Pendo, the Raleigh, North Carolina-based product analytics company and one of the few Triangle tech startups to reach a billion-dollar valuation, cut 90 employees on April 7, 2026, roughly 10 percent of its workforce. Thirty of the ninety cuts hit the Raleigh headquarters on Hillsborough Street downtown. The remaining sixty came out of Pendo's offices in New York, San Francisco, London, and Israel.
CEO Todd Olson framed the reduction as a "refounding" rather than a typical cost-cutting layoff, telling staff in a memo that the company has been "in a process of refounding over the past six months as the technology landscape has changed dramatically." Pendo positions itself as "mission-critical infrastructure" for enterprises building AI agents, and Olson said the workforce reset was necessary to align Pendo's structure with that new product direction. Severance and outplacement support were offered, with terms not publicly disclosed.
Pendo's cuts land in the middle of a broader tech shakeup, with the tech sector accounting for more than 52,000 US job cuts in the first quarter of 2026 alone and AI cited as the leading reason in nearly every major announcement. The "refounding" language is becoming a recurring theme: companies framing AI-driven workforce cuts not as failure but as a reset toward an AI-native operating model. Atlassian, Cognizant, Salesforce, and now Pendo have all used variants of the same vocabulary.
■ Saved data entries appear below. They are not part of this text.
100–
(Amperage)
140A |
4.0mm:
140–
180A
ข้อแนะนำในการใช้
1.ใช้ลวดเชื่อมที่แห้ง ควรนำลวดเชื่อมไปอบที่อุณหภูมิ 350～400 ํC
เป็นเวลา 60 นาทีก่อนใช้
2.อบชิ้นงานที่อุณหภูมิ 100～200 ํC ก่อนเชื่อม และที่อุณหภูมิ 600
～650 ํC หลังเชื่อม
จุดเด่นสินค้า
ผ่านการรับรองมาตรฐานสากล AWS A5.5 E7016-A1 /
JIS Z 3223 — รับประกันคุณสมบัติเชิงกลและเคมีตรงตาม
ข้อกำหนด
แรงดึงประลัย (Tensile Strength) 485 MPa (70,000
For the Triangle tech ecosystem, Pendo's cuts hit a flagship local employer. The company has raised more than $355 million in venture funding and has been one of the highest-profile homegrown enterprises in the Raleigh-Durham region for over a decade. The 30 Raleigh-area cuts will land in a job market already absorbing reductions at IBM Research Triangle Park, Cisco, and Lenovo through early 2026.